Dua skema reforma agraria tersebut juga tetap dijalankan pada periode 2020-2024 yang tertuang dalam Rencana Pembangunan Jangka Menengah Nasional (RPJMN). RPJMN 2020-2024 menargetkan 8,56 juta hektar lahan yang terbagi atas legalisasi aset (4,5 juta hektar) dan redistribusi tanah (4,067 juta hektar).
Guna optimalisasi ke depan, menurut Dewi, dibutuhkan sejumlah langkah, antara lain meminta presiden memimpin langsung pelaksanaan reformasi agraria yang paralel dengan penyelesaian konflik agraria struktural. Pada tataran regulasi, pemerintah juga perlu segera mengesahkan revisi peraturan presiden tentang reforma agraria sesuai dengan aspirasi dan tuntutan perbaikan dari bawah.
”Dari sisi implementasi, secara serius dan setara kementerian yang terlibat membuka partisipasi aktif masyarakat sipil dan gerakan reforma agraria dalam mendaftarkan lokasi prioritas. Mulai prioritaskan proses dari bawah ke atas dan buka ruang bagi masyarakat ataupun petani untuk mendaftarkan lokasi prioritas dan mengorganisasikan penerima manfaat,” tuturnya.
Sistem administrasi
Anggota Ombudsman RI, Alamsyah Saragih, mengatakan, pihaknya melihat sejumlah aspek yang perlu dibenahi jika ingin mempercepat realisasi reforma agraria. Menurut dia, harus ada dukungan politik yang kuat dengan tidak hanya membentuk gugus tugas reforma agraria, tetapi juga membuat sistem administrasi sehingga memudahkan Ombudsman melihat dan menangani aduan masyarakat.
”Harus dibuat juga sistem requirement persyaratan tentang rencana ekonomi rakyat. Tidak mungkin orang masuk menjadi subyek reforma agraria tanpa memiliki rencana ekonomi kerakyatan dan memiliki satu kelembagaan sosial ekonomi. Selain itu, perlu dibuat juga sistem pengendalian dan evaluasi,” ucapnya.

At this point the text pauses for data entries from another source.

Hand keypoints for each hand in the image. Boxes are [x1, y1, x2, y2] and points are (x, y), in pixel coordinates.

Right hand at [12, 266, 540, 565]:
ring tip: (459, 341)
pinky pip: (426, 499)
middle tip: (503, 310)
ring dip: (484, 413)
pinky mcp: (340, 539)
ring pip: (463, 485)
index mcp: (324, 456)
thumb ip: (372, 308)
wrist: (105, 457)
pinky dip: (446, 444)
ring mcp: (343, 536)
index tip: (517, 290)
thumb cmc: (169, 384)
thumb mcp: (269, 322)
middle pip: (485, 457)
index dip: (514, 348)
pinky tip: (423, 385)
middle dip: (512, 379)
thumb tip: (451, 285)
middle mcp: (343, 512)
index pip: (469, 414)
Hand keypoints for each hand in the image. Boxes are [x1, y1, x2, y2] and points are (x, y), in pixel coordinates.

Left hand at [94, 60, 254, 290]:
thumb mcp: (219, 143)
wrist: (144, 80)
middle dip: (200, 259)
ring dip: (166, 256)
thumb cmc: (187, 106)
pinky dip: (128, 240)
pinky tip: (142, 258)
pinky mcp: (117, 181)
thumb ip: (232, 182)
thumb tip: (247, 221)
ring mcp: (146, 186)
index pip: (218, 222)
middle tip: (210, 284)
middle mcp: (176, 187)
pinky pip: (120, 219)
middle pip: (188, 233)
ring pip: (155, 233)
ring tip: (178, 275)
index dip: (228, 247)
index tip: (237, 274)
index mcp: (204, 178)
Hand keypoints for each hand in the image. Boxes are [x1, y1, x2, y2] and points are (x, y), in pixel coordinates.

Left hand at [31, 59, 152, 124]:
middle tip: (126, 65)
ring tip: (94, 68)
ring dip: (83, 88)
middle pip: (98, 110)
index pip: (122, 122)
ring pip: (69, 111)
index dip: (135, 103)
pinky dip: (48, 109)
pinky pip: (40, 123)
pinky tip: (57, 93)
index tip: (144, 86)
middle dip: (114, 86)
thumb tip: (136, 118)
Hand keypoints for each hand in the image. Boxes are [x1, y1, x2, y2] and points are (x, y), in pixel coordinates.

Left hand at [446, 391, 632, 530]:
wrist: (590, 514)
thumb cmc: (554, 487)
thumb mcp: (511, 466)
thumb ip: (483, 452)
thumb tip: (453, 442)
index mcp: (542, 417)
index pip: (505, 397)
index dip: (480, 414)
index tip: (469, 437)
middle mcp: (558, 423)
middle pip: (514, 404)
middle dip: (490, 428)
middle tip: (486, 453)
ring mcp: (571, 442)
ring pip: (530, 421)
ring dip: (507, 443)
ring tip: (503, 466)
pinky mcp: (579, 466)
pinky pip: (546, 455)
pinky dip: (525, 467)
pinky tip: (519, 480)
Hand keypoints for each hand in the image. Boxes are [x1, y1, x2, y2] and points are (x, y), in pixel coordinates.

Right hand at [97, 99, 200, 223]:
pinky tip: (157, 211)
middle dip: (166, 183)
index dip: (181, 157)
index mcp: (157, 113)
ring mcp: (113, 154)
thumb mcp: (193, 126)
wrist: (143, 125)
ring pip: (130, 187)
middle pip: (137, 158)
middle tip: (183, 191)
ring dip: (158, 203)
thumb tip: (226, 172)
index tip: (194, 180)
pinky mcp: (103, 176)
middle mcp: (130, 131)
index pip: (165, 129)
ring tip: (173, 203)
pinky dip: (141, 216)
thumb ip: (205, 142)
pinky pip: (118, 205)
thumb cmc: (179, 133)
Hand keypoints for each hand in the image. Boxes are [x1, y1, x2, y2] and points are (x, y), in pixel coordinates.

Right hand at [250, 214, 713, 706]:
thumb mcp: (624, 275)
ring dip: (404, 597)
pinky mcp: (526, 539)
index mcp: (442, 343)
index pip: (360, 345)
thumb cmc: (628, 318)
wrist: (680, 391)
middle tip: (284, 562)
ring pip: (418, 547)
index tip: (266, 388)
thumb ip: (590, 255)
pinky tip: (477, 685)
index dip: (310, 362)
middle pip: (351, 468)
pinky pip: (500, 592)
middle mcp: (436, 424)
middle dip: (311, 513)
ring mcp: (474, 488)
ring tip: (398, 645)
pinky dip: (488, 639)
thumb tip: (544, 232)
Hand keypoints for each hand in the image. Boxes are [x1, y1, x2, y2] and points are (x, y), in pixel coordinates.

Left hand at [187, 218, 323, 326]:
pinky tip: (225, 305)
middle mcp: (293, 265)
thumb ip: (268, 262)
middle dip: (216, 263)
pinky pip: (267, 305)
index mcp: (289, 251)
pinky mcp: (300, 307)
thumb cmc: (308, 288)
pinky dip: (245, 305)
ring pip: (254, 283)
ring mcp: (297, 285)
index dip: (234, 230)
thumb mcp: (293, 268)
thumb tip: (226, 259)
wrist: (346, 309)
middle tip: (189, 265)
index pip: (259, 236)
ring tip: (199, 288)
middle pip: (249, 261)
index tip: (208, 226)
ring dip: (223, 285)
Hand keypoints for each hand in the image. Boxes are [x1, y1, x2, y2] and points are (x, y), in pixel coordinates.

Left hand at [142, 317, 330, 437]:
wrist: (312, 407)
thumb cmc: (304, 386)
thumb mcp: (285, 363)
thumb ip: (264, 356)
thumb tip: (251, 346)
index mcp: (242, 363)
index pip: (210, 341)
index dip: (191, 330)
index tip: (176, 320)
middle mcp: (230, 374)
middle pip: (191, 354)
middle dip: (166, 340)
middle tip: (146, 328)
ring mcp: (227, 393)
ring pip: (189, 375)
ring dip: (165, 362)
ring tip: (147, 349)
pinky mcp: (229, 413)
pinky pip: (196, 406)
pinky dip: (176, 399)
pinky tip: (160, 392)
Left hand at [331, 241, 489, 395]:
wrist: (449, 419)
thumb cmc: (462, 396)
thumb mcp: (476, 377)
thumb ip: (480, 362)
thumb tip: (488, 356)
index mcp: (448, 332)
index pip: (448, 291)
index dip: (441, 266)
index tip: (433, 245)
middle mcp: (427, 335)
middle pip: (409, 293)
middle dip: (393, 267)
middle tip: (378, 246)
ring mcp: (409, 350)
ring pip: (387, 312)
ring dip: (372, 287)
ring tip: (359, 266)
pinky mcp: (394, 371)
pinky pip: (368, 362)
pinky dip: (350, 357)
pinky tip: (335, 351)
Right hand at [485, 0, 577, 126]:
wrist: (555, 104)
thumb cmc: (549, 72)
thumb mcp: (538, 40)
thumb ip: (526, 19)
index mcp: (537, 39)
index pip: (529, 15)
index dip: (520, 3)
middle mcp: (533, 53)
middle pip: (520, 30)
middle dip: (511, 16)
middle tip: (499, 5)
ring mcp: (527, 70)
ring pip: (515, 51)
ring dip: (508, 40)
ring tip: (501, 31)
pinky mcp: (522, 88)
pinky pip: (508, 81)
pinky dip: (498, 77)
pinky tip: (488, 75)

Direktur Jenderal Planologi Kehutanan dan Tata Lingkungan Kementerian Lingkungan Hidup dan Kehutanan (KLHK) Sigit Hardwinarto mengatakan, terkait dengan TORA, pelaksanaan kegiatan ini dikoordinasi oleh Kementerian Koordinator Bidang Perekonomian. Dalam prosedur pelaksanaannya juga telah diatur bahwa masyarakat dapat mengusulkan obyek reforma agraria dan dihimpun oleh bupati/wali kota, lalu diajukan ke pusat oleh gubernur.
”Setiap dua kali setahun KLHK juga mengeluarkan peta indikatif untuk TORA guna memetakan permukiman, lahan garapan, dan sebagainya. Peta indikatif ini pasti tidak sempurna luasnya wilayah kita sehingga muncul tim inventarisasi yang beranggotakan mulai dari pemerintah usat, daerah, hingga masyarakat,” katanya.
Sementara terkait dengan konflik agraria, Sigit mengakui bahwa penyelesaiannya tidak mudah. Masalah konflik agraria saat ini ditangani oleh Kantor Staf Presiden. Sementara dari KLHK, Sigit menyebut telah disusun waktu perencanaan untuk penyelesaian konflik agraria.